Раз в день мне приносили миску подгоревшей каши или подкисшего пюре и полуторалитровую бутылку воды. Вода пахла железом.
Гас и включался свет. Раз за разом. Я ждал. Но никто не приходил, не топтался виновато на пороге и не произносил покаянных слов. Каша и вода. Вода и каша. Пюре. Вялый листик салата был уже ого-го! Мир сузился, сжался до метра свободного пространства и окошка, в которое просовывали посуду.

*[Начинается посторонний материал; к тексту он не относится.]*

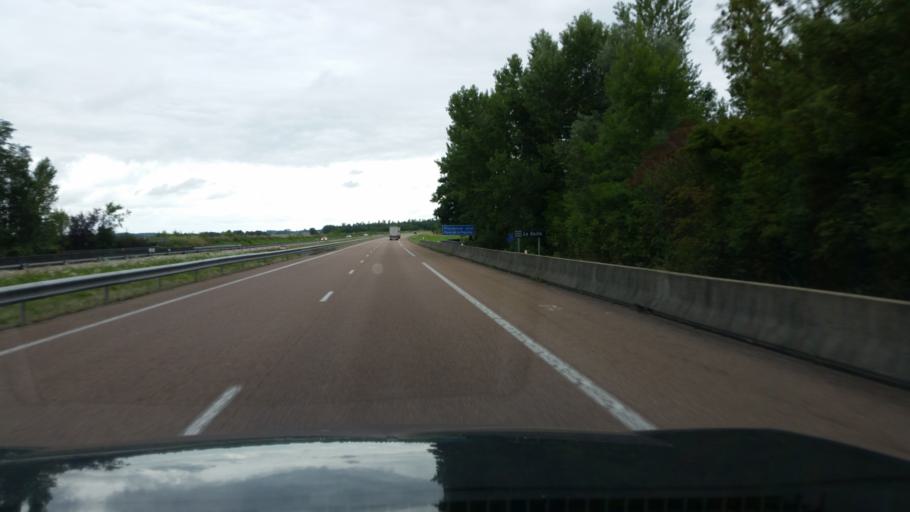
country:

У охранника были грубые короткие пальцы, а у его формы - вытертый рукав. Больше мне ничего видно не было.
Я представлял друзей. Я воображал, что они крадутся по коридору и осторожно стучатся в двери камер. Семка в одну, Леха - в другую, Саня-Гагарин - в третью.
- Костя. Костя, ты где?
Далеко, еле слышно, через коридор.
- Я здесь, - шептал я в ответ.
Во рту крошился зуб, невидимые иглы втыкались в почки. Я, покачиваясь, провожал в нутро унитаза с трудом выдавленные струйки мочи. Я падал и ревел. Я злился на ноги, которые отказывались держать тело, и часами смотрел в мутное пятно потолка.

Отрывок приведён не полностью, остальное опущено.